Synechron Inc., the digital, business consulting and technology services provider, today reveals 89% of senior executives questioned in a survey conducted by TABB Group believe blockchain will be in everyday use in the financial services industry by 2026. The results suggest that despite various levels of action on blockchain initiatives, the majority of financial services organizations believe in the long-term, innovative potential of blockchain and are merely calculating how to take action factoring in business unit, use case and resources to achieve maximum business value.
According to the survey, 94% of respondents believe boards have bought into developing blockchain projects and nearly 87% believe they have enough budget to implement blockchain projects. However, one of the biggest challenges for companies implementing blockchain today is a lack of human resource with 70% of the senior-level, global financial services business and IT decision-makers across the U.S. U.K. and Europe who took part in the survey stating they do not believe their organizations currently have enough talent capable of implementing blockchain technology.
Despite these challenges, the survey does show, however, that over two-thirds (67.4%) of companies are actively engaging in blockchain initiatives, 13% of the senior executives said they are assembling a blockchain team, and nearly one in five (16.7%) have identified a use case for the technology - with respondents citing Global Payments, Trade Finance, and KYC as the most popular use cases they are looking to operationalize using blockchain. Furthermore, 15% of respondents said they have already built a pilot blockchain application, either on their own or with a counterparty, and nearly a quarter (22.7%) are currently participating in a working group on the technology.
On the topic of regulation, interestingly, almost 25% said they were waiting for regulatory guidance on blockchain before taking action; however, perhaps, following recent regulatory guidance from FINRA, that may begin to change. Despite regulation serving as a barrier to action, only 16.7% of firms citing regulatory guidance as an issue they’re most interested in seeing solved related to blockchain. Instead, they’re more interested in seeing technology uncertainties and limitations addressed. Mainly, 29.3% said their most important issue is interoperability (one blockchain solution being unable to integrate with another using a different underlying infrastructure), followed closely by privacy (20.9%) and scalability (20.5%).

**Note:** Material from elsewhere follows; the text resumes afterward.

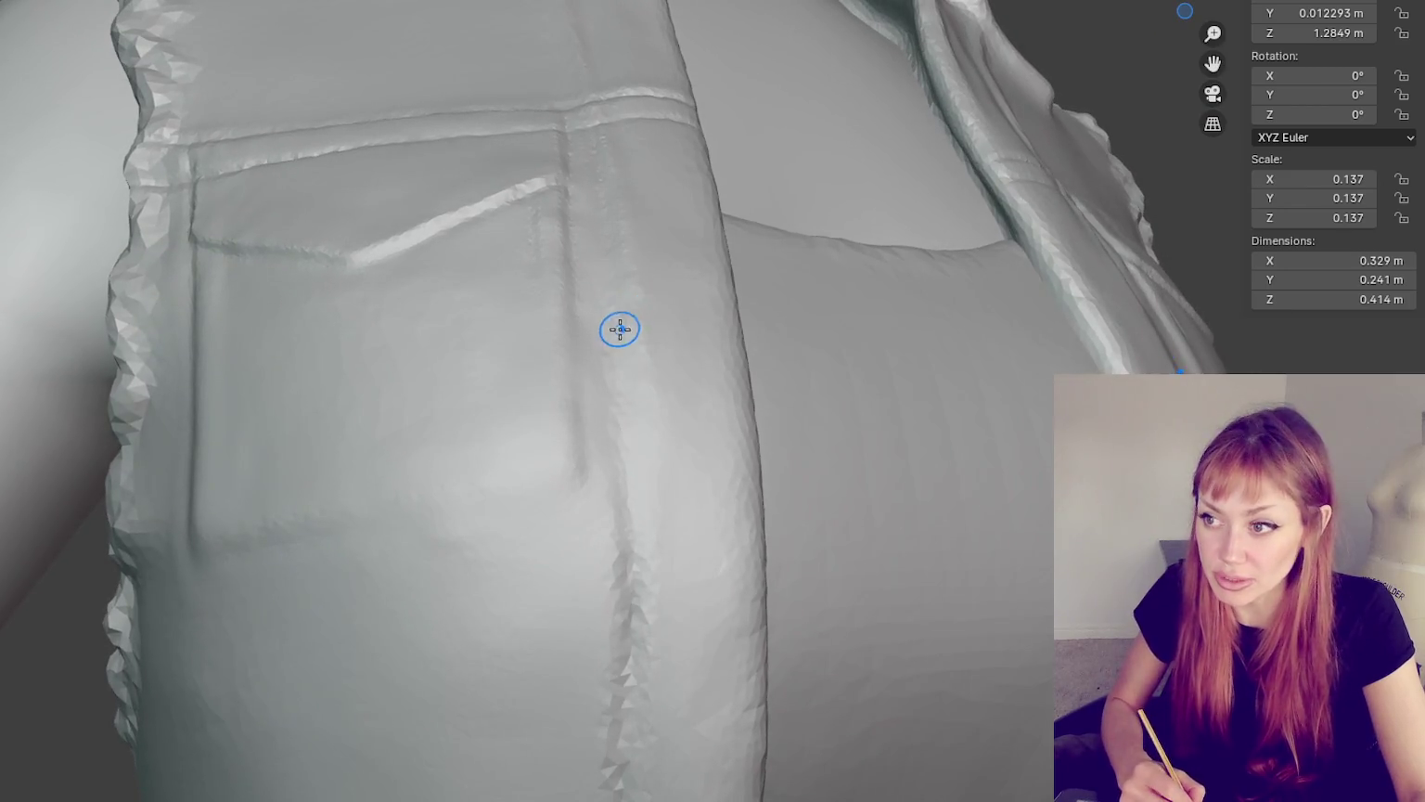
middle_drag(643, 207, 690, 181)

Faisal Husain, CEO at Synechron, commented: “It is clear that many financial services firms are either seriously considering how to utilize blockchain within their organization or are already putting this technology into practice. However, with any new technology there are challenges to be overcome. Our survey shows that recruiting the right people is one such challenge, regulation is another, and technical considerations related to the technology itself another. Companies will need to assess carefully how they approach each individually, and this will require knowledge across these areas to make the most strategic decision on how to proceed and to take action.”